9. Intellectual Property
Our website and services, including all content, features, and functionality, are owned by us or our licensors and are protected by copyright, trademark, patent, trade secret, and other intellectual property or proprietary rights laws. You are granted a limited, non-exclusive, non-transferable, and revocable license to access and use our website and services for your personal or internal business purposes. You may not reproduce, distribute, modify, create derivative works of, publicly display, publicly perform, republish, download, store or transmit any of the material on our website, except as expressly permitted by these Terms.
10. Governing Law
These Terms and any disputes arising out of or related to them will be governed by and construed in accordance with the laws of the State of Florida, except that all arbitration and related proceedings conducted pursuant to the Arbitration provision below, including without limitation confirmation proceedings, shall be governed by the Federal Arbitration Act, 9 U.S.C. §§ 1, et. seq. The United Nations Convention on Contracts for the International Sale of Goods does not apply to this Agreement. Any suit, action or proceeding concerning this agreement that is not subject to mandatory arbitration below must be brought in Florida, state or federal court located in Florida, and each of the parties hereby irrevocably consents to the exclusive jurisdiction of such courts in any such suit, action or proceeding and irrevocably waives, to the fullest extent permitted by applicable law, any objection which it may now or hereafter have to the laying of the venue of any such suit, action or proceeding in any such court or that any such suit, action or proceeding which is brought in any such court has been brought in an inconvenient forum.
11. Arbitration
Notwithstanding the Governing Law provision above, each party agrees that any dispute between the parties arising out of this Terms or in any manner relating to the website and services must be submitted by the parties to arbitration in accordance with the Commercial Arbitration Rules of the American Arbitration Association (the “AAA”), as administered by the AAA in Florida (or such other recognized provider of arbitration services agreed upon by both parties) before a single arbitrator, appointed in accordance with such rules. Any such dispute shall address only the claims brought by the applicable party, and no party may represent a class of similarly situated persons. Any such arbitrator must render a reasoned opinion in writing only where the amount in dispute exceeds $100,000. Judgment upon the award may be entered in any court having jurisdiction thereof. Any action filed by either party in any court in violation of this Section should be dismissed pursuant to this Section.
12. Disclaimer
No information contained herein or on the Company Website, nor any communication with the Company or any of its agents shall be construed as legal advice. Any information contained herein or on the Company Website or in any communication with the Company is provided for informational purposes only.

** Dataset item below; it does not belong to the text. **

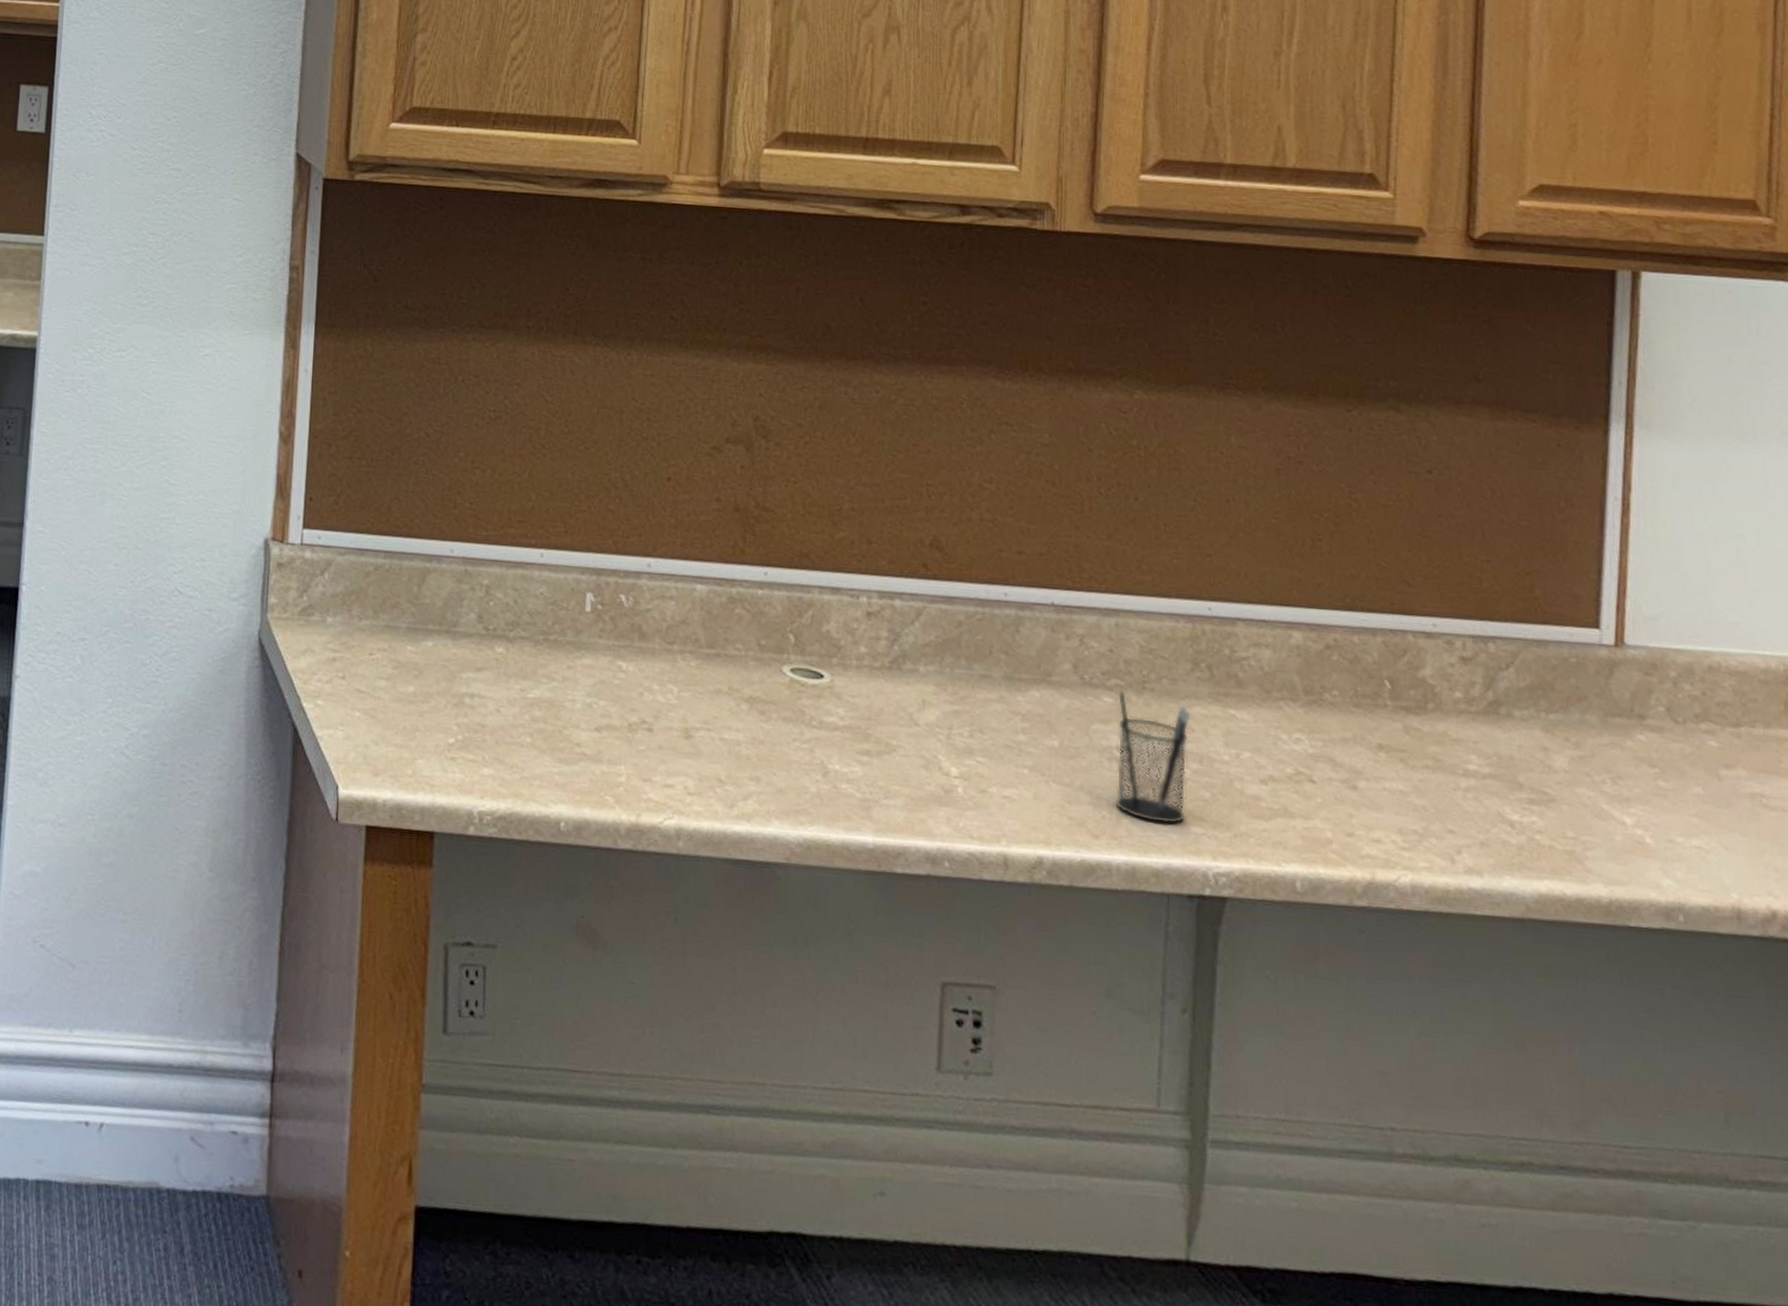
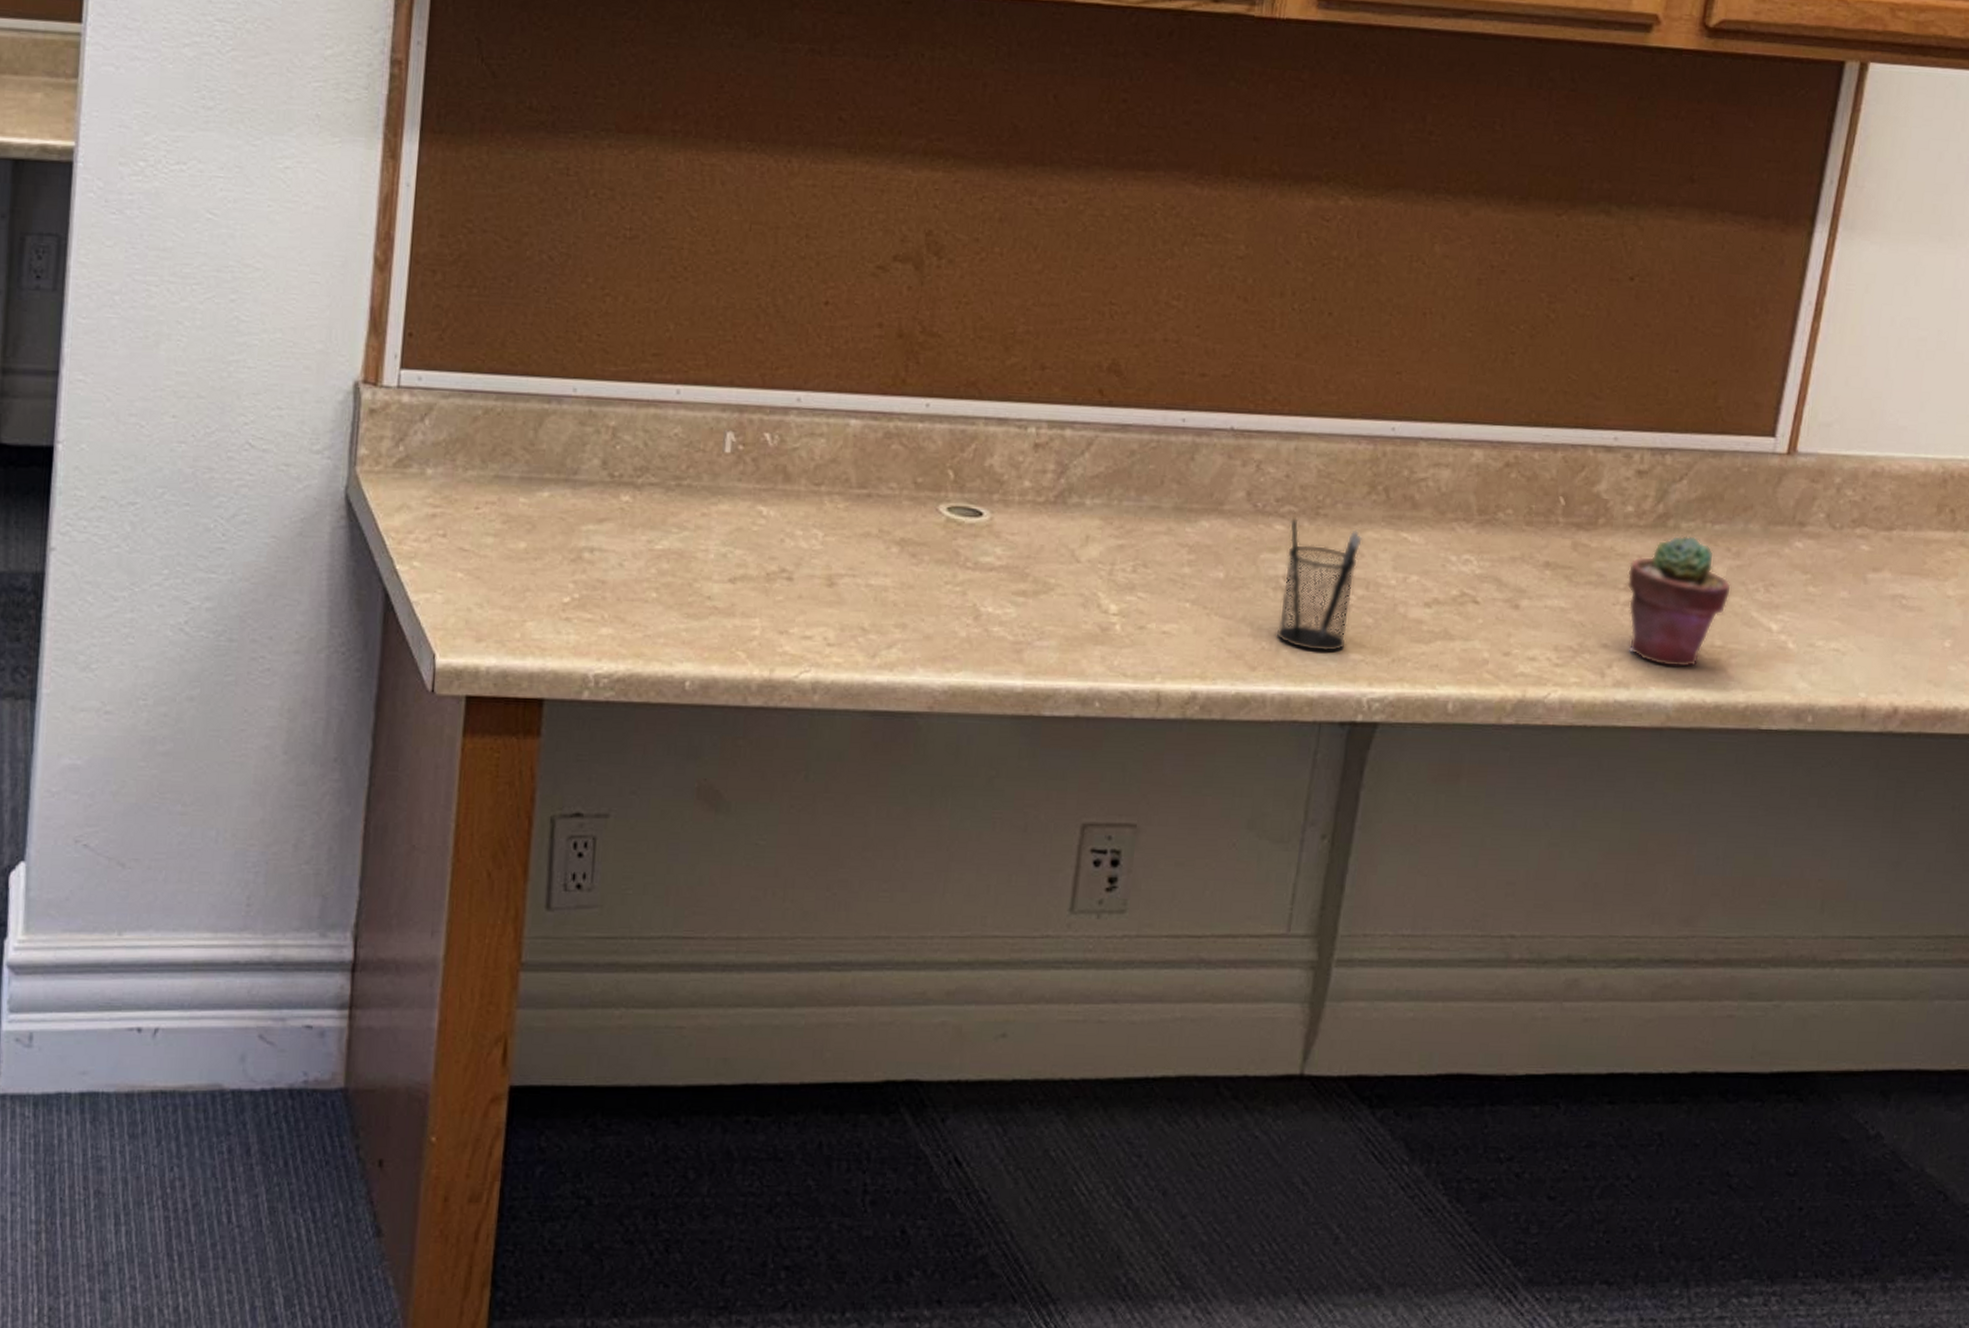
potted succulent: none [1465,723,1576,858] -> present [1626,535,1731,668]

Bridge to BOI is engaged in the collection of personal information for purposes related to its services, including but not limited to communication, service improvement, and compliance with legal obligations. All personal data is collected, stored, and used in accordance with applicable privacy laws and regulations. Collection of data in relation to our services is collected, gathered and stored through Framer and relayed to FincenFetch, our third party service provider.
Our organization maintains connections with affiliates, including businesses and organizations, which includes White Knight Restructuring and FincenFetch, our third party service provider.